Maybe my nose is broken from the experience of smelling a bunch of dessert-flavored candles all in a row, and trying to formulate semi-articulate opinions about why one would be better than the other, but I swear to gosh that I smelled not just the familiar scent of artificial cinnamon, but also all of the other associated aromas—brown sugar, butter, even the cream-cheese icing—when I lit the Cinnamon Rolls candle. Is all that really there, or is it something I brought to the candle upon reading the words “Cinnamon Rolls” instead of just “cinnamon”? Who can say; the brain is amazing. At any rate, this candle’s cinnamon scent is pleasant and not as overpowering as the more-pungent variety of cinnamon candle you’ll find at Christmastime, and I found it a welcome respite. 

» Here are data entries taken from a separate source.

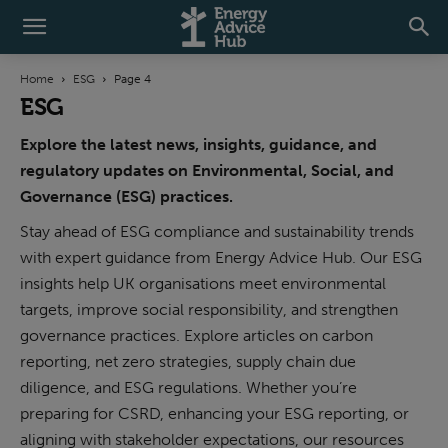
Home
ESG
Page 4
ESG
Explore the latest news, insights, guidance, and
regulatory updates on Environmental, Social, and
Governance (ESG) practices.
Stay ahead of ESG compliance and sustainability trends
with expert guidance from Energy Advice Hub. Our ESG
insights help UK organisations meet environmental
targets, improve social responsibility, and strengthen
governance practices. Explore articles on carbon
reporting, net zero strategies, supply chain due
diligence, and ESG regulations. Whether you’re
preparing for CSRD, enhancing your ESG reporting, or
aligning with stakeholder expectations, our resources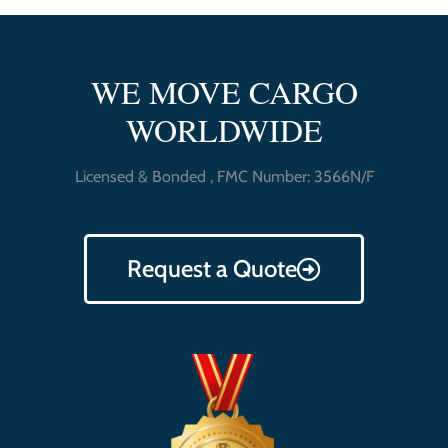
WE MOVE CARGO
WORLDWIDE
Licensed & Bonded , FMC Number: 3566N/F
Request a Quote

Should you buy it? Do you have roommates? Do you want them to wake up under the false impression that you baked cinnamon rolls for breakfast? Great prank material here. 

1. Texas Wildflower Honey

In case it isn’t already clear, the H-E-B scented candle line is largely a group of novelty products. It’s hard to imagine that the company itself would disagree: you don’t release a product like Butter Tortilla–scented candles without a bit of self-awareness, and a strong sense that people are going to be interested primarily because they gotta smell it for themselves. Even the better-smelling candles in the line are judged on a curve based on how well they replicate the scent of the product on the label, rather than whether they actually create an aroma that an adult would want wafting through the home. The Texas Wildflower Honey candle is an exception to that, though—it’s subtle, smells nice, and offers a faint whiff of honey, rather than a bold demonstration of the advances in artificial olfactory stimuli. The Texas Wildflower Honey scented candle does double duty, satisfying the novelty-seekers who would purchase the product line to try to guess which product each candle seeks to replicate, but also just serving as a nice-smelling candle. You’ll blow out most of the others when you get bored with the scent of fake food in your house, but you might burn this one down to the base. 

Should you buy it? If you like nice things that cost five dollars.